:: TEXT PASSAGE ::
Judith Viorst was born in 1931 in New Jersey. She is eighty now and in a very brief resumé of her life showing on her publisher’s website, she charts her writing career from the age of 7, when she wrote her ‘Ode to my Dead Parents’, to her early thirties when she got married and decided to write ‘short funny poems, instead of long miserable ones’. They are funny and touching because, although they are very American, quite Jewish, and very much of the sixties, the situations, the relationships and the emotions that they describe are unchanging.
The names are from the sixties, the food is date stamped 1965, the clothes are vintage: how long since anyone wore a chiffon peignoir, or a green Dacron dry-mopping outfit, or rollers in bed. The setting may be half a century ago and an ocean away, but the poems delight because the subject matter remains central to women’s lives: family, love, marriage, children, ageing, envy, other women and the ‘other woman’, anxieties about fitting in, about who we want to be, about who we might have been. Any young mother, any newly-wed (or newly cohabiting in 21st century parlance), any woman in her thirties, will surely recognise aspects of themselves in It’s Hard. And any woman no longer in her thirties will recognise that as the decade, when she was forced to realise that the first flush of youth had past, that middle age was closer than teen age.
Viorst herself said ‘I probably have cried over everything that I wound up writing funny poems about.’ What makes the poems work for the reader is that we too have cried over the things that she writes about, and, if we are lucky, we may have been able, later, quite a lot later, to laugh about them. Then ‘after crying, whining, moaning ‘Why me!’ and, whenever possible, blaming my husband’, she writes, ‘I have managed to find some humour in the ‘tragedies’ and ‘aggravation’ of life.’ If we haven’t yet found the humour in our own disappointments and failures, she invites us nonetheless to see the funny side of hers.

:: BRIEF A ::
Count the lines of the listing that contain the string "month", treating uppercase and lowercase as different, and give only the number.
The Viorst review and the listing were taken from unrelated sources.

:: DATA EXCERPTS ::

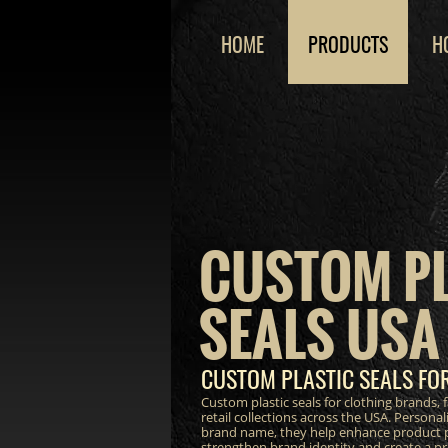
HOME
PRODUCTS
H
CUSTOM P
SEALS USA
CUSTOM PLASTIC SEALS FO
Custom plastic seals for clothing brands,
retail collections across the USA. Persona
brand name, they help enhance product p
strengthen brand identity and create a 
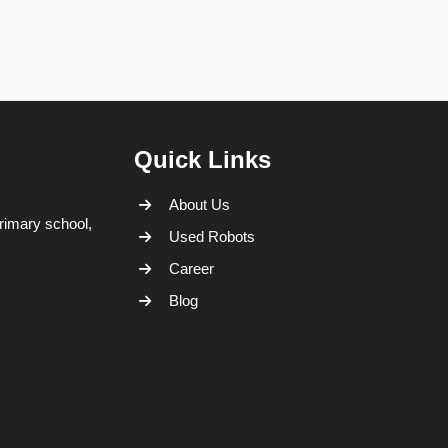
Quick Links
About Us
rimary school,
Used Robots
Career
Blog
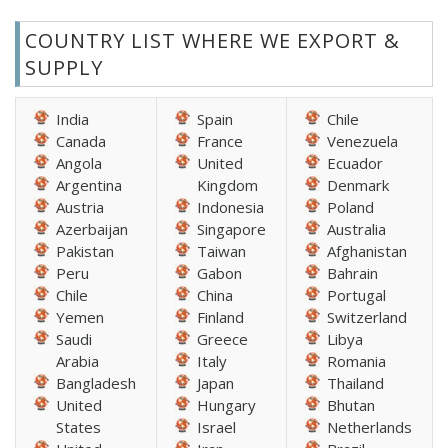
COUNTRY LIST WHERE WE EXPORT &
SUPPLY
India
Spain
Chile
Canada
France
Venezuela
Angola
United
Ecuador
Argentina
Kingdom
Denmark
Austria
Indonesia
Poland
Azerbaijan
Singapore
Australia
Pakistan
Taiwan
Afghanistan
Peru
Gabon
Bahrain
Chile
China
Portugal
Yemen
Finland
Switzerland
Saudi
Greece
Libya
Arabia
Italy
Romania
Bangladesh
Japan
Thailand
United
Hungary
Bhutan
States
Israel
Netherlands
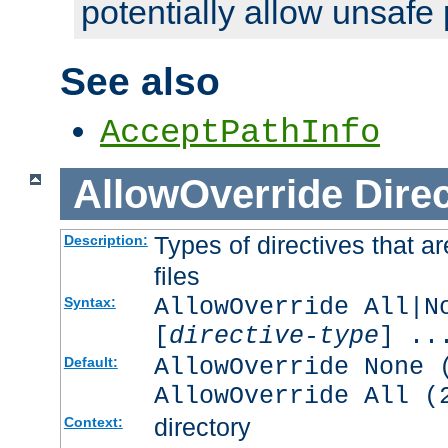
potentially allow unsafe 
See also
AcceptPathInfo
AllowOverride
Direc
Types of directives that a
Description:
files
AllowOverride All|N
Syntax:
[
directive-type
] ..
AllowOverride None 
Default:
AllowOverride All (
directory
Context:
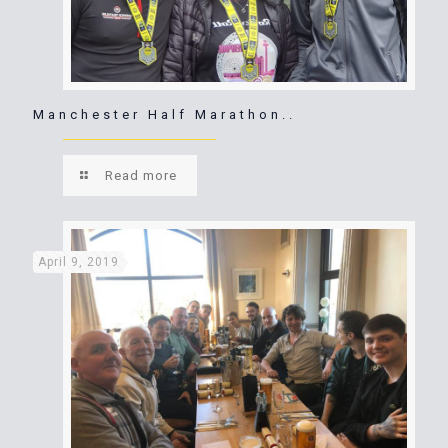
Manchester Half Marathon..
Read more
April 9, 2019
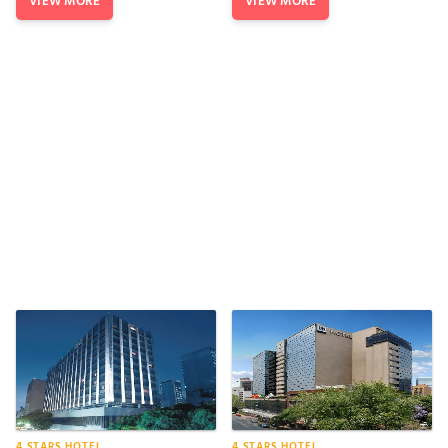
VIEW MORE
VIEW MORE
4 STARS HOTEL
4 STARS HOTEL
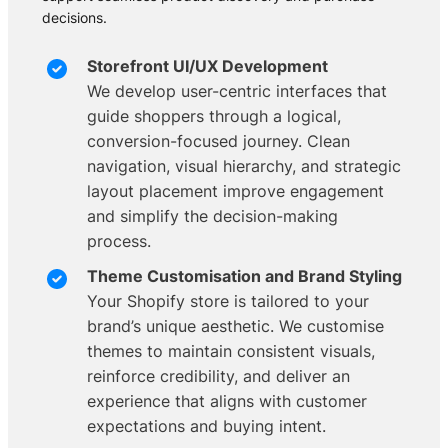
decisions.
Storefront UI/UX Development
We develop user-centric interfaces that
guide shoppers through a logical,
conversion-focused journey. Clean
navigation, visual hierarchy, and strategic
layout placement improve engagement
and simplify the decision-making
process.
Theme Customisation and Brand Styling
Your Shopify store is tailored to your
brand’s unique aesthetic. We customise
themes to maintain consistent visuals,
reinforce credibility, and deliver an
experience that aligns with customer
expectations and buying intent.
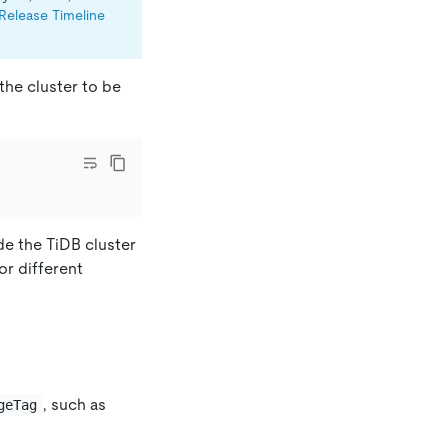
Release Timeline
the cluster to be
de the TiDB cluster
for different
, such as
geTag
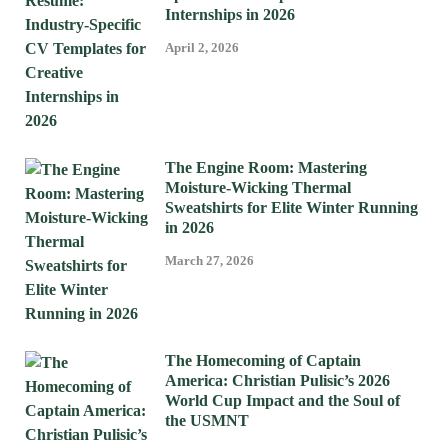
Internships in 2026
April 2, 2026
The Engine Room: Mastering
Moisture-Wicking Thermal
Sweatshirts for Elite Winter Running
in 2026
March 27, 2026
The Homecoming of Captain
America: Christian Pulisic’s 2026
World Cup Impact and the Soul of
the USMNT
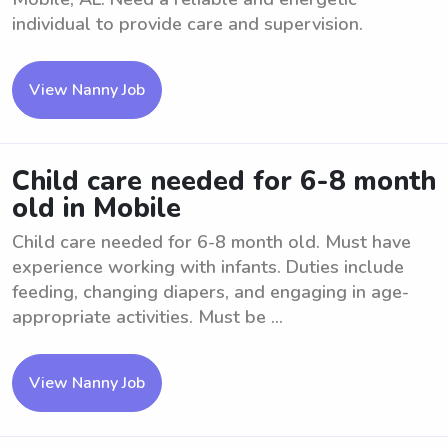
individual to provide care and supervision.
View Nanny Job
Child care needed for 6-8 month
old in Mobile
Child care needed for 6-8 month old. Must have
experience working with infants. Duties include
feeding, changing diapers, and engaging in age-
appropriate activities. Must be ...
View Nanny Job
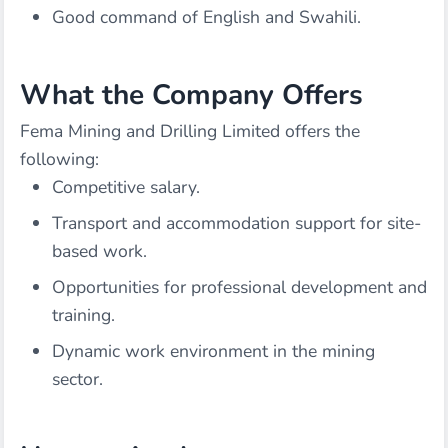
Good command of English and Swahili.
What the Company Offers
Fema Mining and Drilling Limited offers the
following:
Competitive salary.
Transport and accommodation support for site-
based work.
Opportunities for professional development and
training.
Dynamic work environment in the mining
sector.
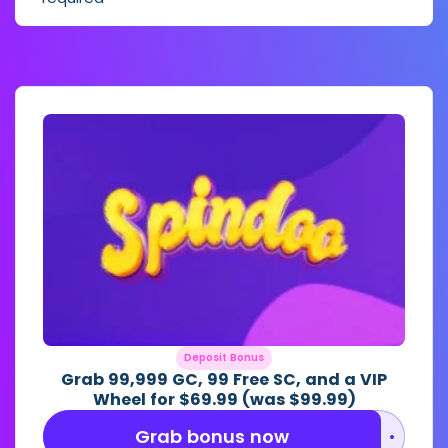
Deposit Bonus
Grab 99,999 GC, 99 Free SC, and a VIP
Wheel for $69.99 (was $99.99)
Grab bonus now
••••••••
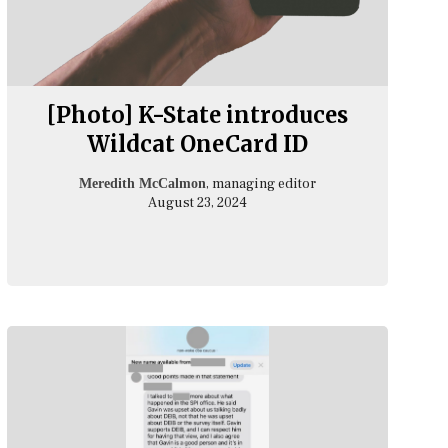
[Photo] K-State introduces
Wildcat OneCard ID
, managing editor
Meredith McCalmon
August 23, 2024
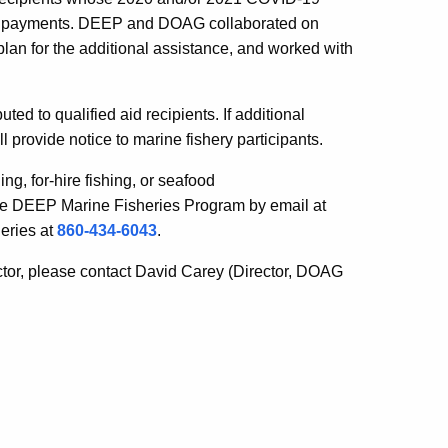
d 2 payments. DEEP and DOAG collaborated on
plan for the additional assistance, and worked with
ed to qualified aid recipients. If additional
ovide notice to marine fishery participants.
ng, for-hire fishing, or seafood
the DEEP Marine Fisheries Program by email at
eries at
860-434-6043
.
ctor, please contact David Carey (Director, DOAG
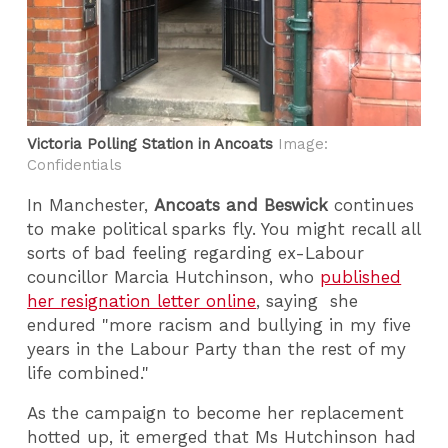
Victoria Polling Station in Ancoats
Image:
Confidentials
In Manchester,
Ancoats and Beswick
continues
to make political sparks fly. You might recall all
sorts of bad feeling regarding ex-Labour
councillor Marcia Hutchinson, who
published
her resignation letter online
, saying she
endured "more racism and bullying in my five
years in the Labour Party than the rest of my
life combined."
As the campaign to become her replacement
hotted up, it emerged that Ms Hutchinson had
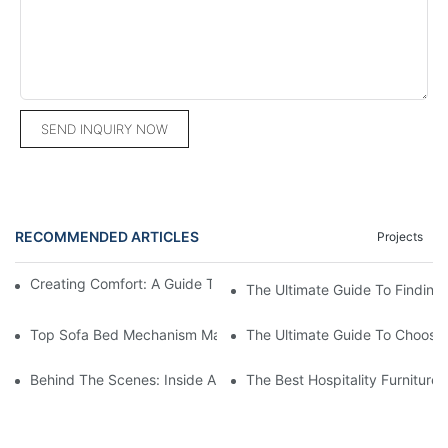
SEND INQUIRY NOW
RECOMMENDED ARTICLES
Projects
Creating Comfort: A Guide To Custom Sofa Manufacturers
The Ultimate Guide To Finding
Top Sofa Bed Mechanism Manufacturers: Providing Quality And
The Ultimate Guide To Choosin
Behind The Scenes: Inside A Hotel Furniture Factory
The Best Hospitality Furniture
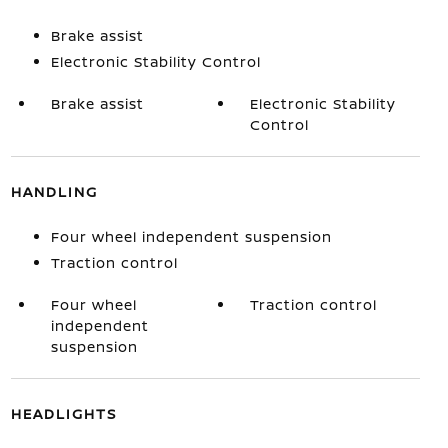
Brake assist
Electronic Stability Control
Brake assist
Electronic Stability
Control
HANDLING
Four wheel independent suspension
Traction control
Four wheel
Traction control
independent
suspension
HEADLIGHTS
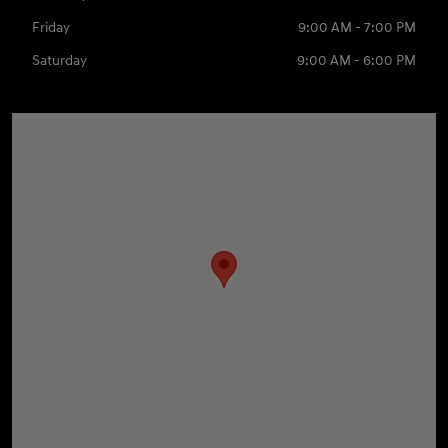
Friday
9:00 AM - 7:00 PM
Saturday
9:00 AM - 6:00 PM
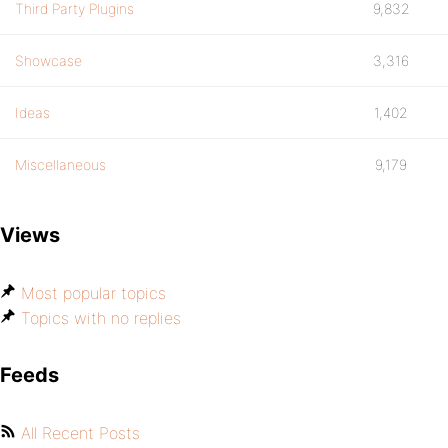
Third Party Plugins
9,832
Showcase
3,316
Ideas
1,402
Miscellaneous
9,179
Views
Most popular topics
Topics with no replies
Feeds
All Recent Posts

:: BRIEF B ::
Answer these questions using the Viorst review:
(i) In what year and in which state was Judith Viorst born?
(ii) What year is the food in the poems said to be date stamped?
(iii) According to Viorst's own words, what has she probably done over everything she wound up writing funny poems about?

:: WRITTEN SOLUTION A ::
2

:: WRITTEN SOLUTION B ::
(i) 1931, New Jersey
(ii) 1965
(iii) Cried over it